**WHAT THIS EXERCISE ASKS**
(a) According to the Monte Carlo parallelism article, why can a Monte Carlo computation be spread across any number of locations? Answer in one to three sentences.
(b) From the Monte Carlo parallelism article, reproduce the stretch from "In this article, I" through "a decent description." with no changes.

Thank you for nominating me for article of the month.

## Introduction

*This is the first in a series of articles I hope to write about parallelism and distribution of computationally intensive applications. *

In this article, I present a number of techniques available to .NET developers for parallelising Monte Carlo routines on a single machine. We learn that whilst TPL has its benefits, it is also difficult to write efficient routines that outperform Threadpooling and mixed C#/C++ implementations.

## Background

Briefly, a Monte Carlo routine is any iterative routine that uses random number generation in order to calculate a result whose estimated accuracy increases per iteration. On top of that, because each iterative result is independent, we can disperse the computation to any number of locations and then aggregate our results later on.

Confused? Then go here for a decent description.

For the purposes of this article, I've used the version of this algorithm presented in Numerical Recipes in C by Press, Flannery, Teukolsky and Vetterling pages 239-240. Where the routine is designed to find the weight and centre of mass of a section of torus with varying density. In plain English: we're chopping up a lumpy doughnut and finding the centre of mass of single chunk.

## Using the Code

The attached solution should compile and run within Visual Studio Express for Windows Desktop 2012 which you should build in Release mode. It includes 4 projects:

`Montecarlo `

- containing just .NET code `ComponentWin32 `

- a native C++ DLL with static exports `ComponentCLR `

- a C++/CLR assembly that can be referenced by any other .NET assembly `CppConsole `

- a simple runner for the native Monte Carlo implementation

## Points of Interest

There are several techniques demonstrated, which I've developed and tested on my 4 core desktop machine:

- Pure C# on a single thread which we shall use as our benchmark for accuracy
- Native C++ on a single thread as our benchmark for speed
- A mixed C#/C++ version to demonstrate one method of integration
- Single threaded PInvoke version where we create an unmanaged object and call methods on it
- A
`Threadpool`

version where the work is split up, executed by pooled threads and aggregated afterwards - TPL
`Parallel.For `

methods where we improve the performance and accuracy of the result with each evolution - Threadpooled and Tasked PInvoke where we attempt to use the fastest execution method with .NET parallelisation.

### Single Threaded C#

Starting off with a single threaded approach in C#, we can rapidly implement our basic routine and use it to validate the results of any consequent evolution.

public void Calculate(ref ResultsdotNet results)
{
double w,x,y,s,z,dw,dx,dy,dz,sw,swx,swy,swz, varw,varx,vary,varz,ss,vol;
w=x=y=s=z=dw=dx=dy=dz=sw=swx=swy=swz=varw=varx=vary=varz= 0.0;
ss=0.2*(Math.Exp(5.0)-Math.Exp(-5.0));
vol=3.0*7.0*ss;
long count = 0;
long n = results.Iterations;
for(int j=1; j<= n; j++)

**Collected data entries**
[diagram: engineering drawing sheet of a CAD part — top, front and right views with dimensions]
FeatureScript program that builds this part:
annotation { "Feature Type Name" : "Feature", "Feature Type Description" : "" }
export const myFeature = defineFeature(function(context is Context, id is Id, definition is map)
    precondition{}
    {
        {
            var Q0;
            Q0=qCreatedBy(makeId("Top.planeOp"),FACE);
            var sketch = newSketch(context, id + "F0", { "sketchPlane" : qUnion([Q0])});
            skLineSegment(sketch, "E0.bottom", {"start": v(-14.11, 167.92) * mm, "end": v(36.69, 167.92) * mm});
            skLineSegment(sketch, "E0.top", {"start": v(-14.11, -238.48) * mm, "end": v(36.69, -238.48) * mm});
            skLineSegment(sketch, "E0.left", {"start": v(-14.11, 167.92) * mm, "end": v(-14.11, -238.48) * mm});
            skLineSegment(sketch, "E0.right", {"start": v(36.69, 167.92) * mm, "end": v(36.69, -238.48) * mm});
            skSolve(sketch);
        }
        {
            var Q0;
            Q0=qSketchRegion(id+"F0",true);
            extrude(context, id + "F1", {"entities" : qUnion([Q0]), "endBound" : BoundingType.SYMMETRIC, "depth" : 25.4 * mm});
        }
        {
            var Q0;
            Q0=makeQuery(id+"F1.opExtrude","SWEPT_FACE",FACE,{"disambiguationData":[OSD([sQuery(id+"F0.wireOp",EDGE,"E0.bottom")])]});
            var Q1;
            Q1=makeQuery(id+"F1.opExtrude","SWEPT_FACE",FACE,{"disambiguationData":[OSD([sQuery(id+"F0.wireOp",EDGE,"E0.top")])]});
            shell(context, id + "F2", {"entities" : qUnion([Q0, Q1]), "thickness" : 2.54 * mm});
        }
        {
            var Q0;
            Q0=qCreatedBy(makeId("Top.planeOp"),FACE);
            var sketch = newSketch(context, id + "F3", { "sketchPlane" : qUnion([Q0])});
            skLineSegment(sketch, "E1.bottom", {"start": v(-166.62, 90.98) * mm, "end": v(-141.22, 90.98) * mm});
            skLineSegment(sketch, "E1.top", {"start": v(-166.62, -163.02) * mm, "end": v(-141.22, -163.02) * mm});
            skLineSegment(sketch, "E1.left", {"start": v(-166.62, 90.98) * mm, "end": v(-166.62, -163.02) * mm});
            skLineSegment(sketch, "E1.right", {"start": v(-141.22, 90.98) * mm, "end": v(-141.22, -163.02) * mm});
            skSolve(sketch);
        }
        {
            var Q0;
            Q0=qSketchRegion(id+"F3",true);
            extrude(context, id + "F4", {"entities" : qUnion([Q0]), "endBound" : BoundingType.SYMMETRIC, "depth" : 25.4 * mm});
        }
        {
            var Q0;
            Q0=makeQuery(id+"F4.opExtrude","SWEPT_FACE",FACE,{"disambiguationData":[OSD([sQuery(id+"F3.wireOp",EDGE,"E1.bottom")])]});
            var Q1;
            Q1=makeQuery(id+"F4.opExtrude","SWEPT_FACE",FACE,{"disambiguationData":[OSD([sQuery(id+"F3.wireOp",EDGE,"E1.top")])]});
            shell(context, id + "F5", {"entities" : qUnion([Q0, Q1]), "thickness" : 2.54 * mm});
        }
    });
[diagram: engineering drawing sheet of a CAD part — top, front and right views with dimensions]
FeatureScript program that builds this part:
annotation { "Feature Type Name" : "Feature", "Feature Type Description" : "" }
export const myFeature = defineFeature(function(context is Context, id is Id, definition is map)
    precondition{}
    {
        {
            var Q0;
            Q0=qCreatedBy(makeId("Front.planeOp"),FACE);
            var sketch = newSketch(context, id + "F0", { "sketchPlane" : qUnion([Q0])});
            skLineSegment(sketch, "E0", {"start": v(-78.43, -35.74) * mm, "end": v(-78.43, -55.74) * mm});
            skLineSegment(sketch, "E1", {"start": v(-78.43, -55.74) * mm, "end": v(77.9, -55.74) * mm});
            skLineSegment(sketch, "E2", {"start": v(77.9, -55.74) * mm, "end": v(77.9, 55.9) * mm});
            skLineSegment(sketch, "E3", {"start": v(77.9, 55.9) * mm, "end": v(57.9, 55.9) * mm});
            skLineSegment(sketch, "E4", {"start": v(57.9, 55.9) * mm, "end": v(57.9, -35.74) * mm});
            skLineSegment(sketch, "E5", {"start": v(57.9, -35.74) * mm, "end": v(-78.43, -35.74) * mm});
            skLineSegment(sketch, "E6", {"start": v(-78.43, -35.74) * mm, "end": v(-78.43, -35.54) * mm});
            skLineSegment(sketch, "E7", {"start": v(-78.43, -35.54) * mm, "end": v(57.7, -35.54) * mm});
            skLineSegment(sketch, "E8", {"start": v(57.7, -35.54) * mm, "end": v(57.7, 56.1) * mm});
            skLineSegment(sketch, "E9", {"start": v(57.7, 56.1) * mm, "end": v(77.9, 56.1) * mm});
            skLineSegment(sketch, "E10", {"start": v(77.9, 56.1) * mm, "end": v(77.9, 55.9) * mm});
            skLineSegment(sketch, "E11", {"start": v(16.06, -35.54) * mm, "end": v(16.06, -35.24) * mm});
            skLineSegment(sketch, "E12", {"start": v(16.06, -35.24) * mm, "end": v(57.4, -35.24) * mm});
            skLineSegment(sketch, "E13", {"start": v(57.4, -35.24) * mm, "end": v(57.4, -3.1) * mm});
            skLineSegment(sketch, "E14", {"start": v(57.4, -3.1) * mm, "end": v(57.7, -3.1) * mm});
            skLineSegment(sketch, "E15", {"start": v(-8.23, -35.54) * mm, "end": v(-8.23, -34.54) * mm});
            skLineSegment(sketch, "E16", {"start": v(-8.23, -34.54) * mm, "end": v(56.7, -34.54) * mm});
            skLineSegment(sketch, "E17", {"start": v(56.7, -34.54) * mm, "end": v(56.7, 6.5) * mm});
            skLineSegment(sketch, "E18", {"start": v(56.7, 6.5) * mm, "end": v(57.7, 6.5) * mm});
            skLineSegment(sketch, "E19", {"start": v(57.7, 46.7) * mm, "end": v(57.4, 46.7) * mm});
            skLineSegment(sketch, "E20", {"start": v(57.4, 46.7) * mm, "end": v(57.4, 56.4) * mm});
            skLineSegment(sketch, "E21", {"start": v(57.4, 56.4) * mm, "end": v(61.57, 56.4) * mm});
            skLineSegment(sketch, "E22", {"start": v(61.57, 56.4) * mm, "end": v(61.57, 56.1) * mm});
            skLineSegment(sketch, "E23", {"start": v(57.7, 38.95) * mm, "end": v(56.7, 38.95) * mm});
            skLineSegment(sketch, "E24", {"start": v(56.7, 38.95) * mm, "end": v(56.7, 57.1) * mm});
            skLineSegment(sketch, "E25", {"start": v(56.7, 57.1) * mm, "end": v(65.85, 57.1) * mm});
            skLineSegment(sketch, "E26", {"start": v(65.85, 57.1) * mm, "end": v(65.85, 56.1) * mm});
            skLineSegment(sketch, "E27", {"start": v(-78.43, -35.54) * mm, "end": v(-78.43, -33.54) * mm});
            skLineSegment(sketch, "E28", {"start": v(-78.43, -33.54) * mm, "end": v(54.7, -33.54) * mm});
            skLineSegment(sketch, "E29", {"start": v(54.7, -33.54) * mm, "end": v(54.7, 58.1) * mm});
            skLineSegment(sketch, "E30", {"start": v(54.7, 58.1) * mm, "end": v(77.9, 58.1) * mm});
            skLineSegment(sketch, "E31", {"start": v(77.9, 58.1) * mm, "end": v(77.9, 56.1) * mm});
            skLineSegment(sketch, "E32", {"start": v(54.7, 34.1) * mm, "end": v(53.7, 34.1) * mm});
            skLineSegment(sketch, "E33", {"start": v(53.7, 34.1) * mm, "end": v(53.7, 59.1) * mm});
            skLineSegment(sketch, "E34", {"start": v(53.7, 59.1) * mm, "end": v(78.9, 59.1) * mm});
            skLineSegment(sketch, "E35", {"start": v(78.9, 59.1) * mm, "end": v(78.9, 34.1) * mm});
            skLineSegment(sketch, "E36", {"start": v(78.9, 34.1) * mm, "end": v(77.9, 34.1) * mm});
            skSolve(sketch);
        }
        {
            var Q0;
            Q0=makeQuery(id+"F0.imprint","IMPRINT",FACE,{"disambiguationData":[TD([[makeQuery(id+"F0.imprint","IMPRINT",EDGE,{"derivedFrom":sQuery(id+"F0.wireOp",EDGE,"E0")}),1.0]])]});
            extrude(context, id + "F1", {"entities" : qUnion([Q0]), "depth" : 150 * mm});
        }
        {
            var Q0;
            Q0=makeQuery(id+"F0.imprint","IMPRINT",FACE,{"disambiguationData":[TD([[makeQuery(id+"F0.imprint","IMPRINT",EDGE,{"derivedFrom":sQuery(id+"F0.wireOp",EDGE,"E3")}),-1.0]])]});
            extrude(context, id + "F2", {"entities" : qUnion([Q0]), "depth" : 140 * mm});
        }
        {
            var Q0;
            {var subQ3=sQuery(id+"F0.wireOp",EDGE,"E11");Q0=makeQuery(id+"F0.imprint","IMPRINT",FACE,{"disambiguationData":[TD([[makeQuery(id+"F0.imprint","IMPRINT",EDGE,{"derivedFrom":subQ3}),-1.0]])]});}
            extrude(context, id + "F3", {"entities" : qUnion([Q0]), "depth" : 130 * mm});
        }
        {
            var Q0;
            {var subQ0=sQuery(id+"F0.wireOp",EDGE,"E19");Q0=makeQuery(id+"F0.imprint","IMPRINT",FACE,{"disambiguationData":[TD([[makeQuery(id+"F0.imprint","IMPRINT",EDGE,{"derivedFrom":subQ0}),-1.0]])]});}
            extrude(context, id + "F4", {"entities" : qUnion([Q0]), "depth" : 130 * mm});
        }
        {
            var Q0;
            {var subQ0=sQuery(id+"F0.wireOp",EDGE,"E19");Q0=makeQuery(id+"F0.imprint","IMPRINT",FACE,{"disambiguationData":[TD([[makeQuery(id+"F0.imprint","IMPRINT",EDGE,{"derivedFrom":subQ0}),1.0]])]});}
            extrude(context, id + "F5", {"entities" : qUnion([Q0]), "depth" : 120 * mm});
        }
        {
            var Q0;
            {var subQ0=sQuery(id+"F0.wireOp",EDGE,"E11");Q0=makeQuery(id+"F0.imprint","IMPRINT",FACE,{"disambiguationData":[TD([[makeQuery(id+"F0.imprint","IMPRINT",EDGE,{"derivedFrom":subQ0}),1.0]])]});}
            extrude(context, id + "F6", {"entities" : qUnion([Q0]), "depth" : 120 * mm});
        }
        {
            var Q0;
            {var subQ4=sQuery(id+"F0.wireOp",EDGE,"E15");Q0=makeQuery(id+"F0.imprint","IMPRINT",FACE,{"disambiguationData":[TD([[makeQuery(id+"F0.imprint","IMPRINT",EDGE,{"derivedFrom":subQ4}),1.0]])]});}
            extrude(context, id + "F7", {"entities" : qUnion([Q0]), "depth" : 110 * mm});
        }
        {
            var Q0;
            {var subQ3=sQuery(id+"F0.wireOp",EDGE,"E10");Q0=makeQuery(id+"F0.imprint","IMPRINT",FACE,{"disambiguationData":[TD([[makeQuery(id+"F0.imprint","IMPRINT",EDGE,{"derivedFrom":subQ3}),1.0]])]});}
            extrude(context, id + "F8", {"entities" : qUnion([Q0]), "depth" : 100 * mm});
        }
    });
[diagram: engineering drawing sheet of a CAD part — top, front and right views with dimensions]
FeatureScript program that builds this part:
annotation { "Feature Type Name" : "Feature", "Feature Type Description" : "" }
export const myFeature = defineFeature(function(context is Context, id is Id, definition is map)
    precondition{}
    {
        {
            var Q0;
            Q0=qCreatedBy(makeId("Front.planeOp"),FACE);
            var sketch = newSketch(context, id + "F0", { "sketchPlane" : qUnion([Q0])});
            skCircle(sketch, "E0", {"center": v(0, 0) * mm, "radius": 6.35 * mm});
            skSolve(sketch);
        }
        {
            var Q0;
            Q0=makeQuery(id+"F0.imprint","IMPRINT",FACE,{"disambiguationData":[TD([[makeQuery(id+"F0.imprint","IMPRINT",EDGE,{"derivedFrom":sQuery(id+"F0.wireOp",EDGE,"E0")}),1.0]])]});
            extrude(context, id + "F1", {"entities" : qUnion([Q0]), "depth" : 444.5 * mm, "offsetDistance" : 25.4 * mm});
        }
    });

**SOLUTION SET**
(a) A Monte Carlo computation can be spread across any number of locations because each iterative result is independent. The results can then be aggregated later.

(b)
In this article, I present a number of techniques available to .NET developers for parallelising Monte Carlo routines on a single machine. We learn that whilst TPL has its benefits, it is also difficult to write efficient routines that outperform Threadpooling and mixed C#/C++ implementations.

## Background

Briefly, a Monte Carlo routine is any iterative routine that uses random number generation in order to calculate a result whose estimated accuracy increases per iteration. On top of that, because each iterative result is independent, we can disperse the computation to any number of locations and then aggregate our results later on.

Confused? Then go here for a decent description.